:: Fragmento del documento ::
El señor Almagro se equivoca; no hay rastro de imbecilidad en las cosas que dice Rodríguez Zapatero sobre Venezuela; sí, en cambio, de enajenación ideológica, una distorsión radical de unos hechos por otros, que convierten a los demagogos semianalfabetos que provocaron el empobrecimiento y la ruina más catastrófica de un país en toda la historia de América Latina, en meras víctimas del "imperialismo norteamericano". Éste sería el causante de que el país potencialmente más rico de América Latina, y acaso del mundo, sea en nuestros días una sociedad miserable y paupérrima, sin comida, sin medicinas, sin divisas, salvo para la muy pequeña minoría de ladrones desaforados que, mientras la inmensa mayoría se empobrecía, se llenaba de riquezas y las sacaban al extranjero. (Aconsejo a mis lectores a este respecto la muy seria investigación publicada en El País, de España, el 10 de setiembre de 2018, con el título de El opulento desembarco en España de los millonarios venezolanos).
El señor Rodríguez Zapatero desempeñó ya un triste papel, como persona supuestamente neutral, en el diálogo entre el gobierno de Maduro y la oposición, que tuvo lugar en la República Dominicana, y en el que trató de que las fuerzas políticas opositoras participaran en unas elecciones para legitimarlas, pese a que, como era obvio para todo el mundo, estaban amañadas de antemano por un gobierno que tiene ahora, por lo menos, a tres cuartas partes del país en contra suya. ¿Por qué han huido de Venezuela si no esos dos millones y medio de venezolanos, según cifras de la ONU? La insensibilidad y la ceguera que produce el fanatismo político impiden al exgobernante español conmoverse con esas miles de madres que, caminando cientos de kilómetros, van a parir a Colombia, Brasil y el Perú, porque en los hospitales venezolanos ya no hay ni siquiera agua -no se diga medicinas- para atenderlas. ¿Por qué tiene Venezuela la más alta inflación del mundo? ¿Por qué es el país que también ha batido todos los récords de criminalidad?

(Datos del texto extraído de la página)
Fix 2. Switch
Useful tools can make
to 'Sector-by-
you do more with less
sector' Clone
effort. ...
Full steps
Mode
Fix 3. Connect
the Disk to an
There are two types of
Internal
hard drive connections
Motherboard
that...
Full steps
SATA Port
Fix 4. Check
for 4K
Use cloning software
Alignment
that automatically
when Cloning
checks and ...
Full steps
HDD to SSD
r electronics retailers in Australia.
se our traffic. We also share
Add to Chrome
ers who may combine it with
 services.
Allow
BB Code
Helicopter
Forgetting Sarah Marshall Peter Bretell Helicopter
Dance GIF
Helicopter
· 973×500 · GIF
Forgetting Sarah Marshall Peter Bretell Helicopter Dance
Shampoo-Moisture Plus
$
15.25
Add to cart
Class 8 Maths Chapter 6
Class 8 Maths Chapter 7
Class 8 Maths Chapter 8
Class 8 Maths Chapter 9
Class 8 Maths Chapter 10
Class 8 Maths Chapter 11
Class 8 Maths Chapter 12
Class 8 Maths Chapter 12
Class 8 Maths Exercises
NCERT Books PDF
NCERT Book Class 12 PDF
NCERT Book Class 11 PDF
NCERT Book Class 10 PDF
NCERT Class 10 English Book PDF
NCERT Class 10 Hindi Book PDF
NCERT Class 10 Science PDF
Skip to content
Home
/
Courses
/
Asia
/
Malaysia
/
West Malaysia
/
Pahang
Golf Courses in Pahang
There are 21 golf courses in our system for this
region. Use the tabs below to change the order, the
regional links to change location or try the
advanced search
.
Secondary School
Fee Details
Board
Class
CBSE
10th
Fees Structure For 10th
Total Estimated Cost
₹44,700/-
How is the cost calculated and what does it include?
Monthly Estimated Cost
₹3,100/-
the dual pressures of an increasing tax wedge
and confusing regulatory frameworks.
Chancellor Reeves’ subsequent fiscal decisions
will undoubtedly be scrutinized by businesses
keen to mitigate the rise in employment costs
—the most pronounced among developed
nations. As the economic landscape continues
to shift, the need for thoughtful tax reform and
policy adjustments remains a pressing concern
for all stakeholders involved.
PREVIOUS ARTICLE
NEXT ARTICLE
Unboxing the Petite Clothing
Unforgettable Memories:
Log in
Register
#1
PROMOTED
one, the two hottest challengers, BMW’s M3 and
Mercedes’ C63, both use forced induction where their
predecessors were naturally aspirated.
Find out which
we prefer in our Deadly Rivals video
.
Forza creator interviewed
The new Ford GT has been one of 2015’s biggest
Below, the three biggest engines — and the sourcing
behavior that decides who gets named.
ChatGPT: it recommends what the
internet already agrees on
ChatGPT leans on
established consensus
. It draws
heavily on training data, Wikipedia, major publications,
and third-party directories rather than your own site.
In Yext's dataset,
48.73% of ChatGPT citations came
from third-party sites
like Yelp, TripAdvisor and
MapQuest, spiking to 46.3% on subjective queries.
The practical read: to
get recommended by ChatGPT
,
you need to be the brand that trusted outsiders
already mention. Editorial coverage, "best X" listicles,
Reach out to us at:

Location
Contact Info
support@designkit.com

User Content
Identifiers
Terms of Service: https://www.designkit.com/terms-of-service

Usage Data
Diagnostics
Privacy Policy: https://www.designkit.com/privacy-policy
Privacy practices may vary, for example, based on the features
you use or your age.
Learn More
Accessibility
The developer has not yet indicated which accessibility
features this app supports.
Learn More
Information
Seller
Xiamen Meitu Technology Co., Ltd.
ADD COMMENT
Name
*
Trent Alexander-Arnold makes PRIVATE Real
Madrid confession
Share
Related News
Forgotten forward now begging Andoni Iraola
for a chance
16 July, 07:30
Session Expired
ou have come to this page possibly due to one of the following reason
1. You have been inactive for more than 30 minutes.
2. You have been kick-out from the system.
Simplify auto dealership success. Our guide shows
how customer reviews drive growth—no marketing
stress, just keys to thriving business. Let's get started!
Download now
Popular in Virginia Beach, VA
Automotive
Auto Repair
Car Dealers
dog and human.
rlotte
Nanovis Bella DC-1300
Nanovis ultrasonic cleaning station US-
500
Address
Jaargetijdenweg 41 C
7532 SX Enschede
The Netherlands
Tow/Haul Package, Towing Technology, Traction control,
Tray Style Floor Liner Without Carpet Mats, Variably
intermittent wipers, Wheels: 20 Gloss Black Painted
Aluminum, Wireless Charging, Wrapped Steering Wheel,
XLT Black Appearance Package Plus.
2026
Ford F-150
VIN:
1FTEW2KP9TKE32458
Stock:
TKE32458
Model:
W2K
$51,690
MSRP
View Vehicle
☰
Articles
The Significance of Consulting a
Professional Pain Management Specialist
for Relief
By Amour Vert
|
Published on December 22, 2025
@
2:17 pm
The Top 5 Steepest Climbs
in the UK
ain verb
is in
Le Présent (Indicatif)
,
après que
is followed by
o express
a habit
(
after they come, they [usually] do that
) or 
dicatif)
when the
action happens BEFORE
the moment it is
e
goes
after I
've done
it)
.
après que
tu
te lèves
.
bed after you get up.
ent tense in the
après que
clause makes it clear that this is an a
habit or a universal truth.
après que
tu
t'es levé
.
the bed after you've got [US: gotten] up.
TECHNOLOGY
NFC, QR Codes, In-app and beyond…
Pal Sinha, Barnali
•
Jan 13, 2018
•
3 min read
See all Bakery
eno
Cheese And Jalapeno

:: Trabajo a realizar ::
A. ¿En qué país se celebró el diálogo entre el gobierno de Maduro y la oposición, según el texto sobre Venezuela?
B. Escribe la continuación del texto sobre Rodríguez Zapatero y Venezuela a partir de su última oración.

:: Respuestas ::
A. En la República Dominicana.

B.
El mismo día que el expresidente Zapatero presentaba a Venezuela como una pobre víctima del imperialismo norteamericano, otro organismo de las Naciones Unidos acusaba al Gobierno venezolano de practicar la tortura sistemática a los prisioneros políticos y llevar a cabo cientos de ejecuciones extrajudiciales. ¿Es igualmente todo eso obra de la villanía de los Estados Unidos?
En España José Luis Rodríguez Zapatero era socialista y aunque su gobierno no fue nada exitoso -su empeño en negar la crisis durante un año impidió que se tomaran los correctivos necesarios y sólo se adoptaran de manera tardía y con un costo social mayor- pero respetó las libertades públicas y las instituciones democráticas. ¿Cómo es que, en América Latina, defiende a un régimen comunista que es ya una segunda Cuba? Porque, al igual que sus muy remotos ancestros, anda buscando allá, en tierras americanas, el Dorado o las Siete Ciudades de Cíbola, desvaríos que la Europa de nuestros días, de países democráticos empeñados en la ambiciosa política de la integración, ya no permite.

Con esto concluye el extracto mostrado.